What needs to be done: Only the lines from the first line of the entries through the line with "(layerselection 0x00000000_00000000_55555555_5755f5ff)" belong in the answer, each restated word for word and without pictures.

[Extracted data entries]
.....
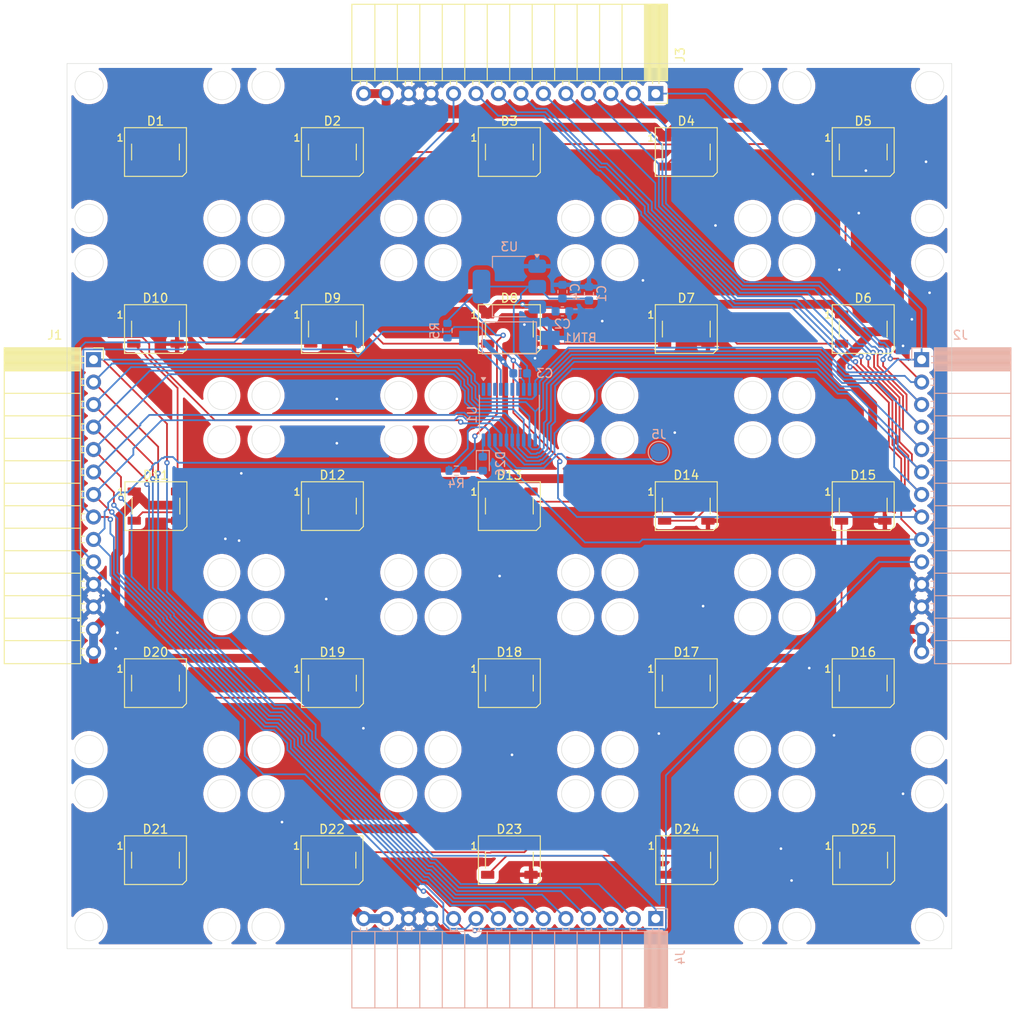
<source format=kicad_pcb>
(kicad_pcb
	(version 20241229)
	(generator "pcbnew")
	(generator_version "9.0")
	(general
		(thickness 1.6)
		(legacy_teardrops no)
	)
	(paper "A4")
	(layers
		(0 "F.Cu" signal)
		(2 "B.Cu" signal)
		(9 "F.Adhes" user "F.Adhesive")
		(11 "B.Adhes" user "B.Adhesive")
		(13 "F.Paste" user)
		(15 "B.Paste" user)
		(5 "F.SilkS" user "F.Silkscreen")
		(7 "B.SilkS" user "B.Silkscreen")
		(1 "F.Mask" user)
		(3 "B.Mask" user)
		(17 "Dwgs.User" user "User.Drawings")
		(19 "Cmts.User" user "User.Comments")
		(21 "Eco1.User" user "User.Eco1")
		(23 "Eco2.User" user "User.Eco2")
		(25 "Edge.Cuts" user)
		(27 "Margin" user)
		(31 "F.CrtYd" user "F.Courtyard")
		(29 "B.CrtYd" user "B.Courtyard")
		(35 "F.Fab" user)
		(33 "B.Fab" user)
		(39 "User.1" user)
		(41 "User.2" user)
		(43 "User.3" user)
		(45 "User.4" user)
	)
	(setup
		(pad_to_mask_clearance 0)
		(allow_soldermask_bridges_in_footprints no)
		(tenting front back)
		(pcbplotparams
			(layerselection 0x00000000_00000000_55555555_5755f5ff)
			(plot_on_all_layers_selection 0x00000000_00000000_00000000_00000000)
			(disableapertmacros no)
			(usegerberextensions no)
			(usegerberattributes yes)
			(usegerberadvancedattributes yes)
			(creategerberjobfile yes)
			(dashed_line_dash_ratio 12.000000)
			(dashed_line_gap_ratio 3.000000)
			(svgprecision 4)
			(plotframeref no)
			(mode 1)
			(useauxorigin no)
			(hpglpennumber 1)
			(hpglpenspeed 20)
			(hpglpendiameter 15.000000)
			(pdf_front_fp_property_popups yes)
			(pdf_back_fp_property_popups yes)
			(pdf_metadata yes)
			(pdf_single_document no)
			(dxfpolygonmode yes)
			(dxfimperialunits yes)
			(dxfusepcbnewfont yes)
			(psnegative no)
			(psa4output no)
			(plot_black_and_white yes)
			(sketchpadsonfab no)
			(plotpadnumbers no)
			(hidednponfab no)
			(sketchdnponfab yes)
			(crossoutdnponfab yes)
			(subtractmaskfromsilk no)
			(outputformat 1)
			(mirror no)
			(drillshape 1)
			(scaleselection 1)
			(outputdirectory "")
		)
	)
	(net 0 "")
	(net 1 "RST")
	(net 2 "GND")
	(net 3 "+3V3")
	(net 4 "+5V")
	(net 5 "WS2812")
	(net 6 "Net-(D1-DOUT)")
	(net 7 "unconnected-(U1-PD6-Pad3)")
	(net 8 "Net-(D2-DOUT)")
	(net 9 "unconnected-(U1-PA1-Pad5)")
	(net 10 "Net-(D3-DOUT)")
	(net 11 "Net-(D4-DOUT)")
	(net 12 "unconnected-(U1-PD5-Pad2)")
	(net 13 "Net-(D5-DOUT)")
	(net 14 "Net-(D6-DOUT)")
	(net 15 "Net-(D7-DOUT)")
	(net 16 "unconnected-(U1-PD4-Pad1)")
	(net 17 "unconnected-(U1-PA2-Pad6)")
	(net 18 "Net-(D8-DOUT)")
	(net 19 "Net-(D10-DIN)")
	(net 20 "Net-(D10-DOUT)")
	(net 21 "Net-(D11-DOUT)")
	(net 22 "Net-(D12-DOUT)")
	(net 23 "Net-(D13-DOUT)")
	(net 24 "Net-(D14-DOUT)")
	(net 25 "Net-(D15-DOUT)")
	(net 26 "Net-(D16-DOUT)")
	(net 27 "Net-(D17-DOUT)")
	(net 28 "Net-(D18-DOUT)")
	(net 29 "Net-(D19-DOUT)")
	(net 30 "Net-(D20-DOUT)")
	(net 31 "Net-(D21-DOUT)")
	(net 32 "Net-(D22-DOUT)")
	(net 33 "Net-(D23-DOUT)")
	(net 34 "Net-(D24-DOUT)")
	(net 35 "unconnected-(D25-DOUT-Pad2)")
	(net 36 "Net-(D26-A)")
	(net 37 "Net-(D26-K)")
	(net 38 "DATA4")
	(net 39 "CLK")
	(net 40 "DATA5")
	(net 41 "DATA2")
	(net 42 "DATA6")
	(net 43 "DATA0")
	(net 44 "DATA7")
	(net 45 "DATA3")
	(net 46 "DATA1")
	(net 47 "EN")
	(net 48 "Net-(J5-Pin_1)")
	(footprint "LED_SMD:LED_WS2812B_PLCC4_5.0x5.0mm_P3.2mm" (layer "F.Cu") (at 51.5 56.5))
	(footprint "LED_SMD:LED_WS2812B_PLCC4_5.0x5.0mm_P3.2mm" (layer "F.Cu") (at 51.5 36.5))
	(footprint "LED_SMD:LED_WS2812B_PLCC4_5.0x5.0mm_P3.2mm" (layer "F.Cu") (at 71.5 96.5))
	(footprint "LED_SMD:LED_WS2812B_PLCC4_5.0x5.0mm_P3.2mm" (layer "F.Cu") (at 111.5 96.5))
	(footprint "Connector_PinSocket_2.54mm:PinSocket_1x14_P2.54mm_Horizontal" (layer "F.Cu") (at 88.05 29.9 -90))
	(footprint "LED_SMD:LED_WS2812B_PLCC4_5.0x5.0mm_P3.2mm" (layer "F.Cu") (at 51.5 76.5))
	(footprint "LED_SMD:LED_WS2812B_PLCC4_5.0x5.0mm_P3.2mm" (layer "F.Cu") (at 51.5 96.5))
	(footprint "LED_SMD:LED_WS2812B_PLCC4_5.0x5.0mm_P3.2mm" (layer "F.Cu") (at 111.5 56.5))
	(footprint "LED_SMD:LED_WS2812B_PLCC4_5.0x5.0mm_P3.2mm" (layer "F.Cu") (at 51.45 116.5))
	(footprint "LED_SMD:LED_WS2812B_PLCC4_5.0x5.0mm_P3.2mm" (layer "F.Cu") (at 111.5 36.5))
	(footprint "LED_SMD:LED_WS2812B_PLCC4_5.0x5.0mm_P3.2mm" (layer "F.Cu") (at 71.5 116.5))
	(footprint "LED_SMD:LED_WS2812B_PLCC4_5.0x5.0mm_P3.2mm" (layer "F.Cu") (at 91.5 76.5))
	(footprint "LED_SMD:LED_WS2812B_PLCC4_5.0x5.0mm_P3.2mm" (layer "F.Cu") (at 91.5 96.5))
	(footprint "Connector_PinSocket_2.54mm:PinSocket_1x14_P2.54mm_Horizontal" (layer "F.Cu") (at 24.5 59.95))
	(footprint "LED_SMD:LED_WS2812B_PLCC4_5.0x5.0mm_P3.2mm" (layer "F.Cu") (at 111.5 76.5))
	(footprint "LED_SMD:LED_WS2812B_PLCC4_5.0x5.0mm_P3.2mm" (layer "F.Cu") (at 31.5 116.5))
	(footprint "LED_SMD:LED_WS2812B_PLCC4_5.0x5.0mm_P3.2mm" (layer "F.Cu") (at 91.5 56.5))
	(footprint "LED_SMD:LED_WS2812B_PLCC4_5.0x5.0mm_P3.2mm" (layer "F.Cu") (at 71.5 56.5))
	(footprint "LED_SMD:LED_WS2812B_PLCC4_5.0x5.0mm_P3.2mm" (layer "F.Cu") (at 91.55 116.5))
	(footprint "LED_SMD:LED_WS2812B_PLCC4_5.0x5.0mm_P3.2mm" (layer "F.Cu") (at 71.5 36.5))
	(footprint "LED_SMD:LED_WS2812B_PLCC4_5.0x5.0mm_P3.2mm" (layer "F.Cu") (at 71.5 76.5))
	(footprint "LED_SMD:LED_WS2812B_PLCC4_5.0x5.0mm_P3.2mm" (layer "F.Cu") (at 31.5 56.5))
	(footprint "LED_SMD:LED_WS2812B_PLCC4_5.0x5.0mm_P3.2mm" (layer "F.Cu") (at 91.5 36.5))
	(footprint "LED_SMD:LED_WS2812B_PLCC4_5.0x5.0mm_P3.2mm" (layer "F.Cu") (at 111.55 116.5))
	(footprint "LED_SMD:LED_WS2812B_PLCC4_5.0x5.0mm_P3.2mm" (layer "F.Cu") (at 31.55 76.5))
	(footprint "LED_SMD:LED_WS2812B_PLCC4_5.0x5.0mm_P3.2mm" (layer "F.Cu") (at 31.5 96.5))
	(footprint "LED_SMD:LED_WS2812B_PLCC4_5.0x5.0mm_P3.2mm"
		(layer "F.Cu")
		(uuid "fdaec347-17c1-4f88-ae23-2b1f0f7f1fce")
		(at 31.5 36.5)
		(descr "5.0mm x 5.0mm Addressable RGB LED NeoPixel, https://cdn-shop.adafruit.com/datasheets/WS2812B.pdf")
		(tags "LED RGB NeoPixel PLCC-4 5050")
		(property "Reference" "D1"
			(at 0 -3.5 0)
			(layer "F.SilkS")
			(uuid "a8ed2ca0-0582-4c06-b23c-81965c1fd242")
			(effects
				(font
					(size 1 1)
					(thickness 0.15)
				)
			)
		)
		(property "Value" "WS2812B"
			(at 0 4 0)
			(layer "F.Fab")
			(uuid "b05d1866-7607-4810-8210-4ddaddd04205")
			(effects
				(font
					(size 1 1)
					(thickness 0.15)
				)
			)
		)
		(property "Datasheet" "https://cdn-shop.adafruit.com/datasheets/WS2812B.pdf"
			(at 0 0 0)
			(unlocked yes)
			(layer "F.Fab")
			(hide yes)
			(uuid "db7e922e-dcd8-4424-894b-226bb4ec628d")
			(effects
				(font
					(size 1.27 1.27)
					(thickness 0.15)
				)
			)
		)
		(property "Description" "RGB LED with integrated controller"
			(at 0 0 0)
			(unlocked yes)
			(layer "F.Fab")
			(hide yes)
			(uuid "dc3600af-59ce-4cc0-a5c4-1c081912646c")
			(effects
				(font
					(size 1.27 1.27)
					(thickness 0.15)
				)
			)
		)
		(property ki_fp_filters "LED*WS2812*PLCC*5.0x5.0mm*P3.2mm*")
		(path "/80070b78-abe1-4bf6-914e-b4b97410fa9b")
		(sheetname "/")
		(sheetfile "wall.kicad_sch")
		(attr smd)
		(fp_line
			(start -3.5 -2.75)
			(end -3.5 2.75)
			(stroke
				(width 0.12)
				(type de
... [875710 chars truncated]
</source>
.....
Response area:
<source format=kicad_pcb>
(kicad_pcb
	(version 20241229)
	(generator "pcbnew")
	(generator_version "9.0")
	(general
		(thickness 1.6)
		(legacy_teardrops no)
	)
	(paper "A4")
	(layers
		(0 "F.Cu" signal)
		(2 "B.Cu" signal)
		(9 "F.Adhes" user "F.Adhesive")
		(11 "B.Adhes" user "B.Adhesive")
		(13 "F.Paste" user)
		(15 "B.Paste" user)
		(5 "F.SilkS" user "F.Silkscreen")
		(7 "B.SilkS" user "B.Silkscreen")
		(1 "F.Mask" user)
		(3 "B.Mask" user)
		(17 "Dwgs.User" user "User.Drawings")
		(19 "Cmts.User" user "User.Comments")
		(21 "Eco1.User" user "User.Eco1")
		(23 "Eco2.User" user "User.Eco2")
		(25 "Edge.Cuts" user)
		(27 "Margin" user)
		(31 "F.CrtYd" user "F.Courtyard")
		(29 "B.CrtYd" user "B.Courtyard")
		(35 "F.Fab" user)
		(33 "B.Fab" user)
		(39 "User.1" user)
		(41 "User.2" user)
		(43 "User.3" user)
		(45 "User.4" user)
	)
	(setup
		(pad_to_mask_clearance 0)
		(allow_soldermask_bridges_in_footprints no)
		(tenting front back)
		(pcbplotparams
			(layerselection 0x00000000_00000000_55555555_5755f5ff)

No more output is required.